3.4. The Increase in Senseless Charging Orders

Two charging pile groups were used to track the charging orders for 25 weeks. Group 1 includes 1000 senseless orderly charging piles and the users’ participation rate in orderly charging is shown with the blue broken line in Figure 8. The maximum weekly participation rate was 47.54% and the lowest was 35.73%. The average users’ participation ratio in orderly charging for 25 weeks was 40%.

Group 2 includes 1000 traditional orderly charging piles. The results are shown with the orange broken line in Figure 8. The average users’ participation ratio in orderly charging is 28%, 12% lower than senseless orderly charging.

The demonstration application of senseless orderly charging piles was carried out in Beijing, Tianjin, North Hebei, and South Hebei Power Grid. The orders from 6 February 2022 to 6 May 2022 were selected for statistical analysis. The results are shown in Figure 9 and in

Table 2. Statistical results of orderly charging orders.

District	Nb. of Total Orders	Nb. of Senseless Charging Orders	Rate of Senseless Orderly Charging Orders
Beijing	96,592	36,780	38.08%
Tianjin	92,144	34,501	37.44%
North Hebei	8250	3020	36.61%
South Hebei Power Grid	10,764	5164	47.97%
	207,750	79,465	38.25%

below.

In Figure 9, the orange line represents the number of instant charging orders in North China, and the blue line represents the number of orderly charging orders. In 3 months, 207,750 orders were generated in North China, mainly in Beijing and Tianjin. The total number of orderly charging orders was 79,465, accounting for an average of 38.25%. Compared with the user participation rate of the traditional orderly charging strategy, the orderly charging order increased by 10%. It can be seen that the application of senseless orderly charging strategy improves users’ participation to a certain extent.

4. Conclusions and Perspectives

To solve the problems of traditional orderly charging, including complicated operation on the user side and charging demand unsatisfied, this paper proposes a senseless orderly charging strategy based on user demand prediction. Through the prediction of the user’s charging demand, the manual input parameters on the user’s app side are reduced, bringing the user a senseless charging experience. The orderly charging strategies are proposed under two scenarios with or without transformer capacity considered to maximize the service provider income or minimize the user’s charging cost.
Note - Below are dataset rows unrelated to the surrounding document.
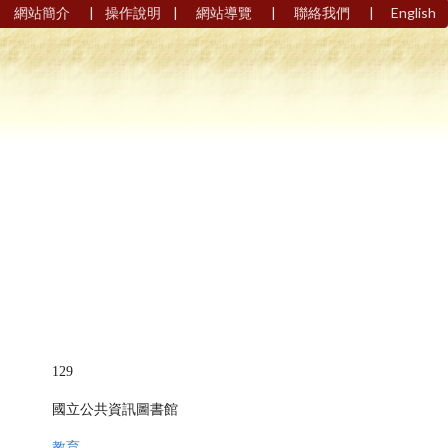
|
|
|
|
網站簡介
操作說明
網站導覽
聯絡我們
English
129
國立公共資訊圖書館
教育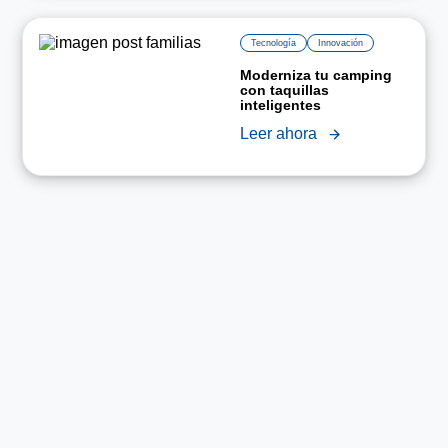
Tecnología
Innovación
Moderniza tu camping
con taquillas
inteligentes
Leer ahora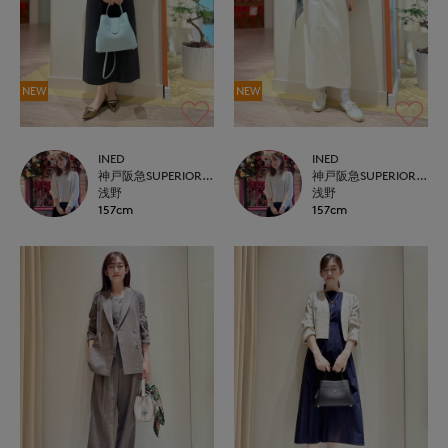
NEW
NEW
INED
INED
神戸阪急SUPERIORCLOSET
神戸阪急SUPERIORCLOSET
浅野
浅野
157cm
157cm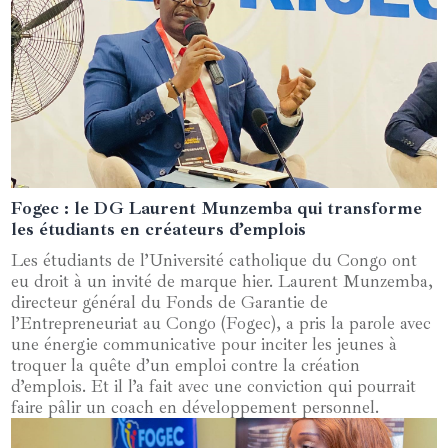
Fogec : le DG Laurent Munzemba qui transforme
09 avril 2025
les étudiants en créateurs d’emplois
Les étudiants de l’Université catholique du Congo ont
eu droit à un invité de marque hier. Laurent Munzemba,
directeur général du Fonds de Garantie de
l’Entrepreneuriat au Congo (Fogec), a pris la parole avec
une énergie communicative pour inciter les jeunes à
troquer la quête d’un emploi contre la création
d’emplois. Et il l’a fait avec une conviction qui pourrait
faire pâlir un coach en développement personnel.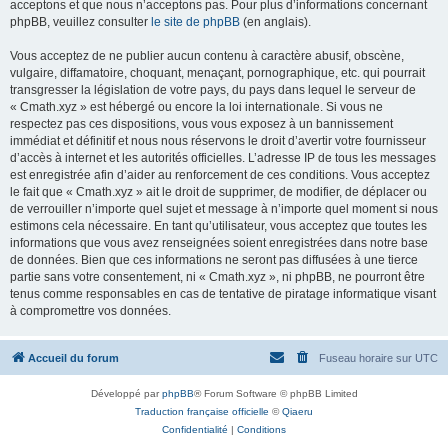
acceptons et que nous n’acceptons pas. Pour plus d’informations concernant
phpBB, veuillez consulter
le site de phpBB
(en anglais).
Vous acceptez de ne publier aucun contenu à caractère abusif, obscène,
vulgaire, diffamatoire, choquant, menaçant, pornographique, etc. qui pourrait
transgresser la législation de votre pays, du pays dans lequel le serveur de
« Cmath.xyz » est hébergé ou encore la loi internationale. Si vous ne
respectez pas ces dispositions, vous vous exposez à un bannissement
immédiat et définitif et nous nous réservons le droit d’avertir votre fournisseur
d’accès à internet et les autorités officielles. L’adresse IP de tous les messages
est enregistrée afin d’aider au renforcement de ces conditions. Vous acceptez
le fait que « Cmath.xyz » ait le droit de supprimer, de modifier, de déplacer ou
de verrouiller n’importe quel sujet et message à n’importe quel moment si nous
estimons cela nécessaire. En tant qu’utilisateur, vous acceptez que toutes les
informations que vous avez renseignées soient enregistrées dans notre base
de données. Bien que ces informations ne seront pas diffusées à une tierce
partie sans votre consentement, ni « Cmath.xyz », ni phpBB, ne pourront être
tenus comme responsables en cas de tentative de piratage informatique visant
à compromettre vos données.
Accueil du forum
Fuseau horaire sur
UTC
Développé par
phpBB
® Forum Software © phpBB Limited
Traduction française officielle
©
Qiaeru
Confidentialité
|
Conditions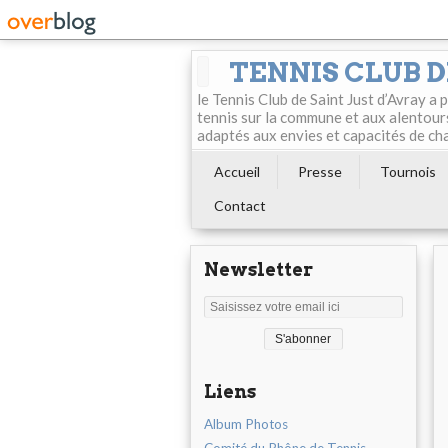
TENNIS CLUB D
le Tennis Club de Saint Just d’Avray a
tennis sur la commune et aux alentour
adaptés aux envies et capacités de ch
Accueil
Presse
Tournois
Contact
Newsletter
Liens
Album Photos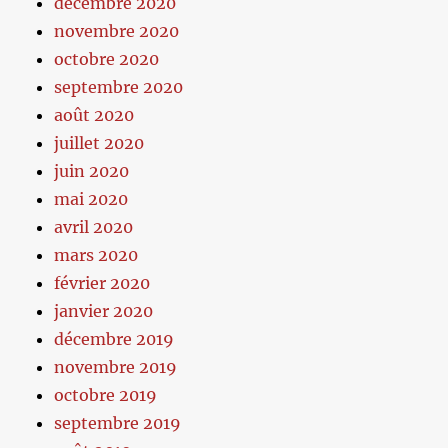
décembre 2020
novembre 2020
octobre 2020
septembre 2020
août 2020
juillet 2020
juin 2020
mai 2020
avril 2020
mars 2020
février 2020
janvier 2020
décembre 2019
novembre 2019
octobre 2019
septembre 2019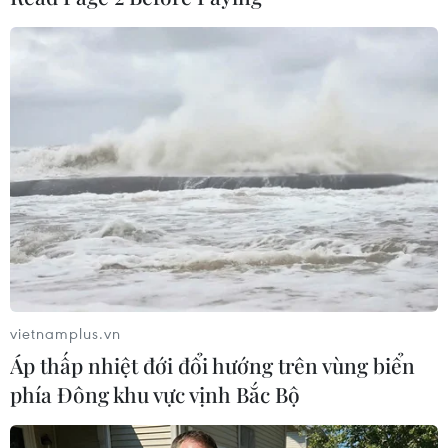
Hồng Duy vào sân, Việt Nam gia tăng sức ép tuyến phòng ngự
của UAE. (Ảnh: Hoàng Linh/TTXVN)
vietnamplus.vn
Áp thấp nhiệt đới đổi hướng trên vùng biển
phía Đông khu vực vịnh Bắc Bộ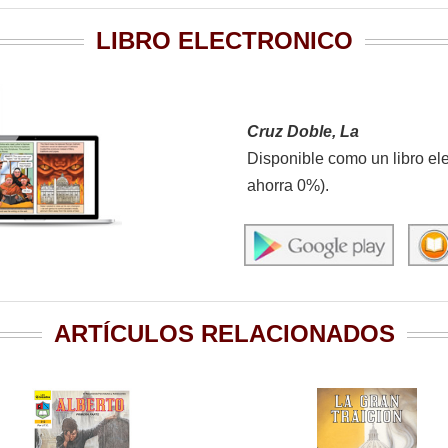
LIBRO ELECTRONICO
Cruz Doble, La
Disponible como un libro el
ahorra 0%).
ARTÍCULOS RELACIONADOS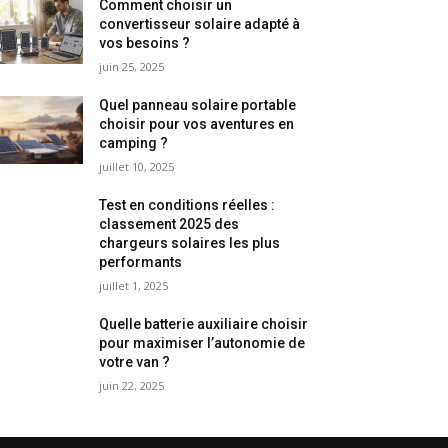
Comment choisir un
convertisseur solaire adapté à
vos besoins ?
juin 25, 2025
Quel panneau solaire portable
choisir pour vos aventures en
camping ?
juillet 10, 2025
Test en conditions réelles :
classement 2025 des
chargeurs solaires les plus
performants
juillet 1, 2025
Quelle batterie auxiliaire choisir
pour maximiser l’autonomie de
votre van ?
juin 22, 2025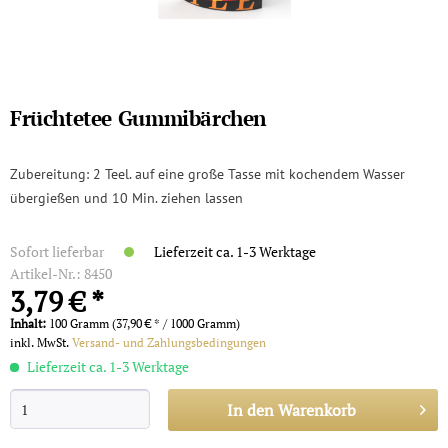
Früchtetee Gummibärchen
Zubereitung: 2 Teel. auf eine große Tasse mit kochendem Wasser
übergießen und 10 Min. ziehen lassen
Sofort lieferbar
Lieferzeit ca. 1-3 Werktage
Artikel-Nr.:
8450
3,79 € *
Inhalt:
100 Gramm (37,90 € * / 1000 Gramm)
inkl. MwSt.
Versand- und Zahlungsbedingungen
Lieferzeit ca. 1-3 Werktage
In den
Warenkorb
The case studies show that the senseless charging strategy not only realizes the friendly interaction between electric vehicles and power grid, but also improves the enthusiasm of users in participating in orderly charging.

As more and more renewable energy and dispatchable EV clusters are integrated into grid, the interaction between electric vehicles and grid plays an important role in new energy systems by means of promoting renewable energy consumption, improving power quality, and enhancing grid stability. Under this circumstance, more advanced technical skills for guiding electric vehicles participate in grid interaction need to be further developed.

Although the research results of this paper have improved the willingness of electric vehicle users to participate in orderly charging to a certain extent, most car owners still choose instant charging. Subsequent research needs to consider how to guide more electric vehicle users to participate in orderly charging through value transmission so as to further realize the friendly interaction between large-scale electric vehicles and the power grid.